------ Texto fornecido ------

Texto por Daniel Abreu
Michael Peter Balzary nasceu no dia 16 de outubro de 1962 em Melbourne, Austrália. Por conta da carreira do pai, o jovem Michael se mudou com a família para os Estados Unidos no final dos anos 60. Com o divórcio dos pais, se mudou para Los Angeles com a irmã, a mãe e o padrasto, Walter, um músico de jazz. Foi na ensolarada Califórnia que um moleque mirrado, estranho e com sotaque diferente, se tornou um dos principais baixistas da história do rock e fundador de uma das bandas mais influentes dos anos 80 e 90.
O Red Hot Chili Peppers, a banda desse tal de Michael, já vendeu milhões de discos desde a sua estreia com o álbum homônimo de 1984 e, mesmo com as mudanças na indústria da música, continua lotando estádios em todo o mundo. Mais conhecido por todos como Flea, o australiano é um dos membros fundadores do grupo e uma das principais forças do conjunto. Seu jeito único de tocar, influenciado por diversos estilos, do funk do Parliament ao punk do Germs, e o modo aloprado como ele se comporta no palco, são algumas das características que fazem da banda tão amada até os dias atuais.
Mas dessa vez Flea não é notícia por conta de suas linhas de baixo, mas sim pelas linhas da sua excelente autobiografia “Acid For the Children”, na qual conta a trajetória de sua vida até o primeiro show dos Chili Peppers em 1983. O livro de memórias foi publicado pela editora nova-iorquina Grand Central Publishing, uma divisão do Hachette Book Group (anteriormente, Warner Books, que mudou de nome depois que a Time Warner vendeu o Time Warner Book Group para a Hachette) no começo de novembro de 2019 e ainda não tem previsão de lançamento no Brasil.

------ Dados abaixo ------

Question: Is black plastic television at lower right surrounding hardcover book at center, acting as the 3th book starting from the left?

------

#### Suas tarefas
**A)** Segundo o texto sobre Flea, em que cidade nasceu Michael Peter Balzary?
**B)** Transcreva do texto sobre Flea o trecho que se inicia nas palavras "O Red Hot Chili" e vai até "os dias atuais.".
**C)** Liste, na ordem em que aparecem, todos os nomes de cidades, estados e países mencionados no texto sobre Flea.

#### Respostas por tarefa
**A)** Em Melbourne, na Austrália.

**B)**
O Red Hot Chili Peppers, a banda desse tal de Michael, já vendeu milhões de discos desde a sua estreia com o álbum homônimo de 1984 e, mesmo com as mudanças na indústria da música, continua lotando estádios em todo o mundo. Mais conhecido por todos como Flea, o australiano é um dos membros fundadores do grupo e uma das principais forças do conjunto. Seu jeito único de tocar, influenciado por diversos estilos, do funk do Parliament ao punk do Germs, e o modo aloprado como ele se comporta no palco, são algumas das características que fazem da banda tão amada até os dias atuais.

**C)** Melbourne, Austrália, Estados Unidos, Los Angeles, Califórnia, Brasil